I hate shopping.

Even worse than shopping on a regular day, I loathe any shopping trip after Halloween.

This particular shopping trip I despised more for the simple reason is that I was in mourning.

My beloved coffee pot had died.

I did not think that my heart could take much more pain than the sound of a glass pot shattering into pieces that could not be reassembled..(I tried.).

Then I realized that I would have to suffer a holiday shopping trip to find a new decanter for my pot.

Oh, the humanity.

But I would be brave. Mr. Coffee would have insisted that I go on.

So as Celine Dion softly sings My Heart Will go on, I began devising my shopping plan.

Yes, folks, I design a shopping plan.

I was staring at the map of Wal-Mart coming up with my line of attack.

I was dressed in combat shopping fatigues and had my face paint on.

This mission was better planned than Normandy or Desert Storm.

I had it mapped all out.

At precisely 1100 hrs I would exit my vehicle parked in a handicap spot. That would be followed by a mad sprint for the Garden Center doors. Immediately upon entering, I would dive behind the gardening plants and then crawl on the floor until I reached the door.

I would be using a tomato plant for cover.

Once at the door, I would grab a buggy that had been strategically parked next to the artificial trees. (I am not sure why, but there is always an unoccupied buggy there.)

I would then create a distraction by changing the price of an action alley item and in the melee created by shoppers to purchase the $6.99 7ft Christmas Tree, I would make my way to the clothing section.

There I would slip into a disguise of an old man in a robe and house shoes.

I would snap and use the term “In my day…” periodically to throw any suspicion off.

At approximately 1125 hours, I would arrive in housewares and proceed immediately for my goal of the replacement coffee decanter. Find said object, then hijack a pallet and pallet jack to make my way to the check out lanes.

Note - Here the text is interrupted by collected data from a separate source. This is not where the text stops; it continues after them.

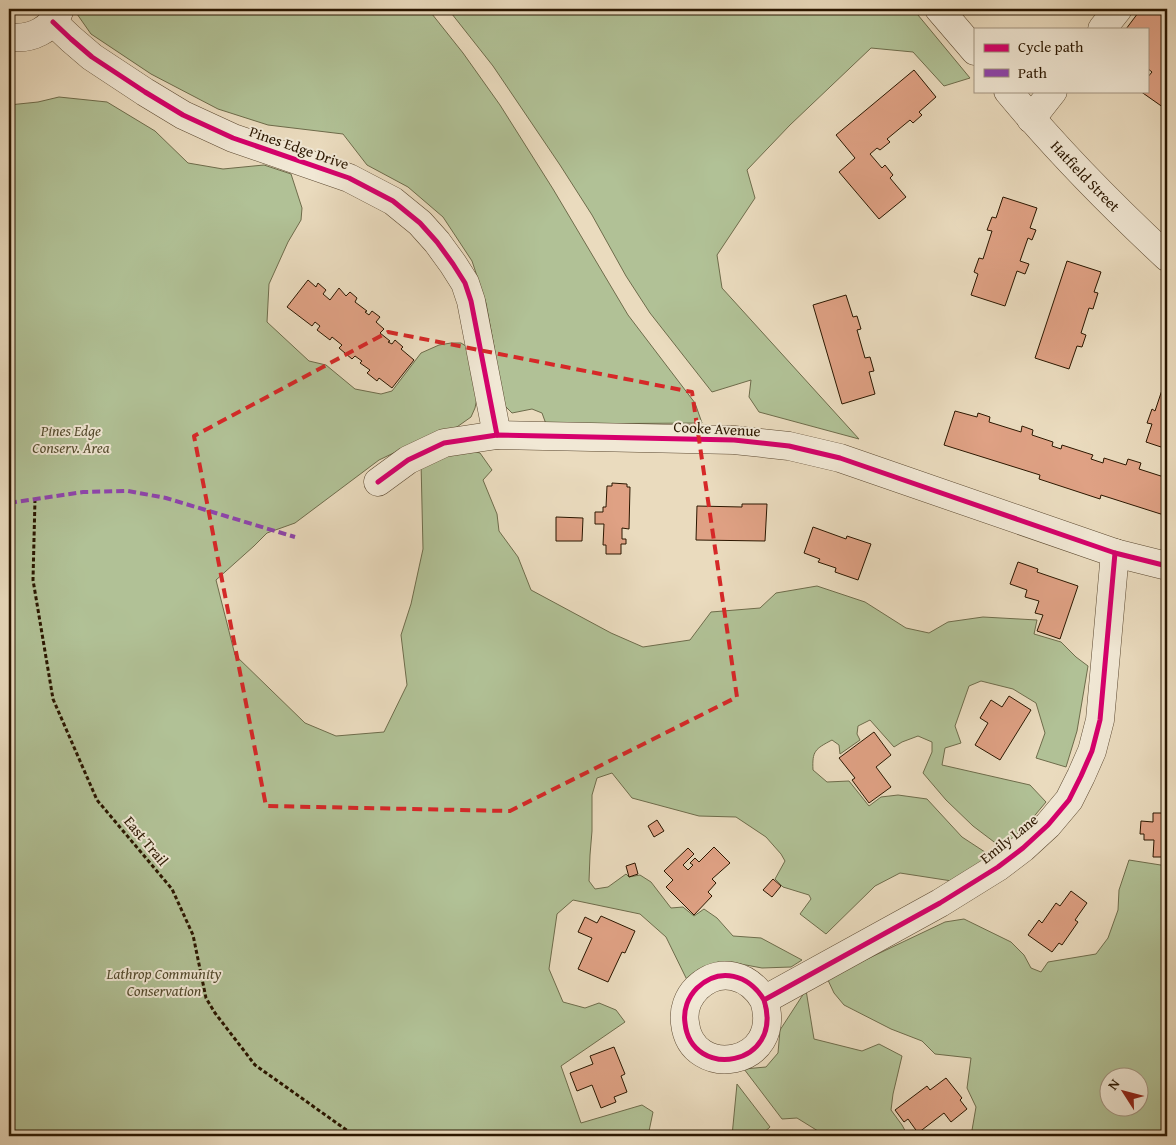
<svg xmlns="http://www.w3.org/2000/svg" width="1176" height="1145" viewBox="0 0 1176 1145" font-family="'Gentium Book Plus',serif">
	<rect width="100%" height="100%" fill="#eadbbe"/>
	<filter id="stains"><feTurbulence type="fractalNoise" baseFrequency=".004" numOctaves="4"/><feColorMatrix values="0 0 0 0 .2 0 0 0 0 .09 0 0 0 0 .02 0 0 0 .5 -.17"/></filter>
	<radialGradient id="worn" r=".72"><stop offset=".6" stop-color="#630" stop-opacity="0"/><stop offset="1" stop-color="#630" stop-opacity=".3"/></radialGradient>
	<g fill="#b1c196" stroke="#6e6c4b" fill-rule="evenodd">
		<path d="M77,9h351l35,44 37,52 53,84 75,126 67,88 7,20 -156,1 -4,-11 -10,-4 -20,4 -9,-9 -9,-57 -8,-44 -14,-42 -29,-44 -35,-30 -41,-22 -24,-31 -75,-9 -50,-16 -67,-35 -60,-40 -14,-20z"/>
		<path d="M448,9h465l57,69 -26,8 -31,-34 -42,-4 -81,77 -43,45 8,28 -38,57 5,33 137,151 -100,-27 -10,-15 2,-17 -39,12 -62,-79 -24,-37 -34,-61 -32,-50 -67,-99z"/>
		<path d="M59,97l48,5 48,29 33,32 35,6 41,-4 27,9 11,34 -1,12 -13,22 -19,42 -2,38 42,39 17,4 29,24 26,5 11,-3 29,-38 18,-8 12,-2h10l8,5 8,50 -2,10 -4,9 -24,17 -41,13 -27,13 -84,63 -28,10 -13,13 -38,34 19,75 70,68 31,13 48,-4 23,-47 -6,-50 10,-31 12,-55 -2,-87 44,-13 15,4 12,17 -9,10 14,34 2,17 19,26 13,33 80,43 32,14 47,-7 21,-28 49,-4 16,-15 41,-7 48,16 41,26 23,5 19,-11 35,-5 54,3 -3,14 27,8 15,15 12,9 -11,65 -11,36 -30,-9 9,-25 -9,-30 -23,-14 -32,-8 -12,5 -14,40 6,17 -16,5 -3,17 88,20 16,17 -20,24 -24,22 -29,-22 -27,-26 -23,-27 9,-21v-10l-14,-6 -16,6 -8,5 -24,-27 -12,6 -1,8 3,6 -20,14 -1,-9 -7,-5c-17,9 -20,11 -19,30l14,12 22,-1 20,25 12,-9 17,-2 29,4 35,38 29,19 -39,25 -52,-8 -25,13 -49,48 -26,-20 11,-15 -2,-4 -26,-8 -8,-8 10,-18 -4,-7 -15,-17 -30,-20 -37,-1 -67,-18 -20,-25 -15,5 -5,17v36l-2,24 -1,26 6,8 13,-2 18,-13 3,3 11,-2 11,7 20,26 12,-1 11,9 10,-7 13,9 16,18 28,2 41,22 -11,7 -29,1 -27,-5 -46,21 -23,-47 -26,-23 -67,-14 -16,14 -8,55 14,33 22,6 14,-5 17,7 9,12 -64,44 20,57 61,-18 11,7 -5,24h-639v-1031l29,-3z"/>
		<path d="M1129,860l38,6v270h-196l5,-29 -9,-19 4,-30 -36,-4 -13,-13 -31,-12 -47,-24 -10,-12 -7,-15 118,-56 19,-3 47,23 13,13 7,13 10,4 7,-10 48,-8 12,-16 10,-28 1,-20zM1108,1078h30v30h-30z"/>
		<path d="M806,990l8,49 48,12 17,-7 23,12 -9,38 -2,16 11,15 6,11h-82l-29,-18 -15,1 -38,-50 22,-2 12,-14 2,-23z"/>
		<path d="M737,1084l33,43 -8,7v2h-30z"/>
	</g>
	<g fill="#dfa184" stroke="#2b1700">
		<path d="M1141,9h26v101l-27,-19h7v-13l5,-6 -5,-4v-39h-21z"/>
		<path d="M914,70l22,27 -17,15 3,3 -9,8 -3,-3 -23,19 3,3 -10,8 -3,-2 -7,6 12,14 3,-3 8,10 -3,3 16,19 -27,22 -40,-47 16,-14 -19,-23z"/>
		<path d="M1003,197l34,11 -7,20 6,2 -4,10 -4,-2 -8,23 9,3 -4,10 -8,-3 -12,35 -34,-11 7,-21 -4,-2 5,-14 4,1 9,-28 -5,-1 5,-13 4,1z"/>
		<path d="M1067,261l34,11 -7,20 4,1 -5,16 -4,-1 -8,25 5,2 -4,12 -5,-1 -8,23 -34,-11z"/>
		<path d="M308,280l8,7 2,-4 8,7 -3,4 7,6 9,-12 7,8 4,-4 7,6 -2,4 12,9 -2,1 4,3 3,-4 8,6 -4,5 8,7 -4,4 10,8 -2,1 4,2 3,-4 8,7 -2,2 13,11 -22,28 -13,-10 -2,3 -10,-8 3,-3 -10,-7 2,-2 -7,-5 -3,3 -13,-11 3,-3 -10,-8 -2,3 -13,-10 3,-4 -5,-4 -3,4 -25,-19z"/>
		<path d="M846,295l7,22 4,-1 4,13 -4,1 8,28 5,-1 4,14 -5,1 6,22 -33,10 -29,-99z"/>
		<path d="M1166,367h1v82l-21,-7 6,-18 -5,-1 5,-14 3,2 10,-30 -3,-1z"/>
		<path d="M955,411l22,6 1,-4 12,4 -1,5 32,10 1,-6 11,4 -1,5 21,7 -1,4 9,3 1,-4 31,10 -2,4 12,4 1,-5 22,7 2,-6 13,4 -2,6 28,9v-2v40l-66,-21 -1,4 -61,-20 1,-4 -96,-30z"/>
		<path d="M612,483l15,1v3h3l-1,42 -7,-1v11h4v5h-5v10h-15v-9h-3l1,-21h-9v-12h8v-5h3l1,-21h5z"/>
		<path d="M742,504h25l-2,37 -69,-1 1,-34 45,1z"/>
		<path d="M556,517l27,1 -1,23h-26z"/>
		<path d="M813,527l33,12 1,-3 24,8 -13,36 -23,-8 1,-4 -18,-6 2,-3 -16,-6z"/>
		<path d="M1018,562l20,7 -1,3 41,14 -18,53 -23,-8 6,-16 -8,-2 4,-12 -14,-4 2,-7 -17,-6z"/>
		<path d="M1009,696l22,14 -31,50 -25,-15 13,-22 -8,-5 11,-18 11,7z"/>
		<path d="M874,732l17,23 -15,12 15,20 -22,16 -17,-23 3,-2 -16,-20z"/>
		<path d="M1153,813h14v46h-5v-2h-9l1,-17h-10v-6h-4l1,-13 12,1z"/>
		<path d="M657,820l7,11 -10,6 -6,-11z"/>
		<path d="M714,847l16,16 -18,16 4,4 -8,9 4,4 -18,19 -28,-28 7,-7 -9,-9 24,-23 6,6 -11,11 5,5 5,-5 -3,-2 5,-5 4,4z"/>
		<path d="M635,863l3,11 -9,3 -3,-11z"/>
		<path d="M773,879l8,7 -9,11 -9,-7z"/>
		<path d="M1071,891l16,12 -12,17 3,2 -16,23 -3,-2 -7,9 -24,-17 11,-15 3,3 14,-20 4,3z"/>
		<path d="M601,916l34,15 -10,22 -3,-1 -14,30 -30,-13 14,-31 -14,-6 7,-15 12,6z"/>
		<path d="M614,1047l11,27 -4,2 6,16 -13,5 2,5 -15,6 -9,-23 -15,6 -7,-18 23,-9 -3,-8z"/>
		<path d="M946,1078l16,20 -2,2 7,9 -16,13 -7,-9 -26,20 -10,-14 -4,3 -9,-12 32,-24 3,4z"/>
	</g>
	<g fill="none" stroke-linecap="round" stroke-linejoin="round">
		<g stroke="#5b4830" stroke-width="29">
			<g id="minor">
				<path d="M939,9l36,42"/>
				<path d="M53,22l18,17 21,18 53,35 38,23 50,23 116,40 44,23 27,22 17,19 16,22 12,19 6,18 26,134"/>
				<path d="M1102,29l16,-20"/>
				<path d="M9,37c22,3 43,-7 51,-28"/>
				<path id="s1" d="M1008,91c49,59 103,114 159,166"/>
				<path d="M1031,119l22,-28"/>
				<path d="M378,482l30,-22 36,-17 53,-8 237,5 55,6 51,12 275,95 52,13"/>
				<path d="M764,1000c21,67 -73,81 -79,23 -2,-13 3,-26 12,-35 23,-22 52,-13 67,12l176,-97 58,-36 25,-19 25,-23 21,-25 12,-24 11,-25 8,-31 15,-167"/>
			</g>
		</g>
		<g stroke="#2b1700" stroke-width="3" stroke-dasharray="4 2.5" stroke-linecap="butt">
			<path d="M35,499l-2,81 20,119 44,101 75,89 21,46 13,63 9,15 40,52 100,71"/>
			<path d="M9,1126l5,10"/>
		</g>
		<use href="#minor" stroke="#f1e8d5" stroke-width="28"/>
		<path stroke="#8e44ad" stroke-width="4" stroke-dasharray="8 4" stroke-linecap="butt" d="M9,503l74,-11 45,-1 38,7 129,39"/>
		<g stroke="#f1e8d5" stroke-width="8">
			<g id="cycleway">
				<path d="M53,22l18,17 21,18 53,35 38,23 50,23 116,40 44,23 27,22 17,19 16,22 12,19 6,18 26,134"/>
				<path d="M378,482l30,-22 36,-17 53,-8 237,5 55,6 51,12 275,95 52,13"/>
				<path d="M764,1000c21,67 -73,81 -79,23 -2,-13 3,-26 12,-35 23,-22 52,-13 67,12l176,-97 58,-36 25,-19 25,-23 21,-25 12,-24 11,-25 8,-31 15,-167"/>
			</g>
		</g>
		<use href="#cycleway" stroke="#d6006c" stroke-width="5"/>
	</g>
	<path fill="none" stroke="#d62828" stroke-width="4" stroke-dasharray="10 6" stroke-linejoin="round" d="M388,332l304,60 45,305 -227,114 -244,-5 -72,-370z"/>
	<g text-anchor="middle" stroke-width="4" stroke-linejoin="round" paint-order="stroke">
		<g font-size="15" fill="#2b1700" stroke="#f1e8d5">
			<text transform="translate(299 148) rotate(19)" y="5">Pines Edge Drive</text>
			<text dy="5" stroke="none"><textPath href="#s1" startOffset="115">Hatfield Street</textPath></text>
			<text transform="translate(717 429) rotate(3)" y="5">Cooke Avenue</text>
			<text transform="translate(1009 839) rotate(-39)" y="5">Emily Lane</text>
			<text transform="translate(146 841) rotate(50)" y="5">East Trail</text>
		</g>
		<g font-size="15" font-style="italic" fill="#534a2d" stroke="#f1e8d5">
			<text x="71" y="436">Pines Edge<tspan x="71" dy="17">Conserv. Area</tspan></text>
			<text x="164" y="979">Lathrop Community<tspan x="164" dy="17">Conservation</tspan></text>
		</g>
	</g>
	<rect width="1176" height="1145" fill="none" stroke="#eadbbe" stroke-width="30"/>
	<rect x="10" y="10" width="1156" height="1125" fill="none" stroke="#2b1700" stroke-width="2.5"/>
	<rect x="15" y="15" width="1146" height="1115" fill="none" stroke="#2b1700"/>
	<rect x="974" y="28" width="175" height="65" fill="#f1e8d5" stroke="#a29480"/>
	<rect x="984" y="44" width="25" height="8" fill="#d6006c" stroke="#a29480"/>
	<text x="1018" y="52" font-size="15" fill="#2b1700">Cycle path</text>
	<rect x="984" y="69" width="25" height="8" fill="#8e44ad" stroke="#a29480"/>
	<text x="1018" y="78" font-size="15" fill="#2b1700">Path</text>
	<g transform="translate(1124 1092) rotate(306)"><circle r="24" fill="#f1e8d5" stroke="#a29480"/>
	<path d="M0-4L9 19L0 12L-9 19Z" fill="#8f2418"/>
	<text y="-8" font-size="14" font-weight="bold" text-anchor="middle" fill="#2b1700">N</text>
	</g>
	<rect width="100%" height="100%" filter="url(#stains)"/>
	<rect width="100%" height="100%" fill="url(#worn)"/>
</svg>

I would prefer a self-checkout lane and was prepared to fight for a spot.

So now as the music was playing the theme from Rambo, I was adding last minute gear.

And off I went.

On my way to the store, I stopped by a drive-thru to buy a large coffee. He would be my wingman on this invasion.

I called him Charlie and he had my back.

So I parked in the parking lot, with two minutes to spare. Did a last minute weapon’s check on myself and Charlie.

My phone timer dinged and so we exited the vehicle and stormed the parking lot in a manner that would make the Marines proud.

All was going well. The tomato plant offered great concealment, and the buggy was there as planned.

The diversion started a deathmatch between two old ladies and I was well on my way to the clothing section.

I found the robe and slippers, I put Charlie in a pocket and headed off to housewares.

Everyone I passed, I gave the same answer, “Nothing to see here, just an average ordinary customer shopping. These are not the droids you are looking for.

Move along.

Finally, at my destination, I began alternating between sipping my coffee and finding a new coffee decanter.

What the heck!

I saw that the decanters were more expensive than a new coffee machine.

In the confusion and the anger, my coffee cup slipped out of my hand.

I remember every second in slow motion as Charlie fell to the ground..

Lifeless.

I screamed, “Charlie! They got Charlie!!”

I fell to my knees in anguish, holding the empty and lifeless cup in my hands. I was wondering how I could face his wife, Instant Coffee, and his three little Keurig cup children.

He had only begun to brighten my day with his caffeinated goodness.

I looked up and through my teary eyes saw two Wal-Mart employees just staring at me.

I knew that after all was said and done, I would not abort my mission. I would complete the mission.

Semper Fi, good buddy. I will toss back a hot one for you.

So now I sit at home, a new coffee pot in hand, and a warning from Wal-mart Management to please refrain from screaming in the store.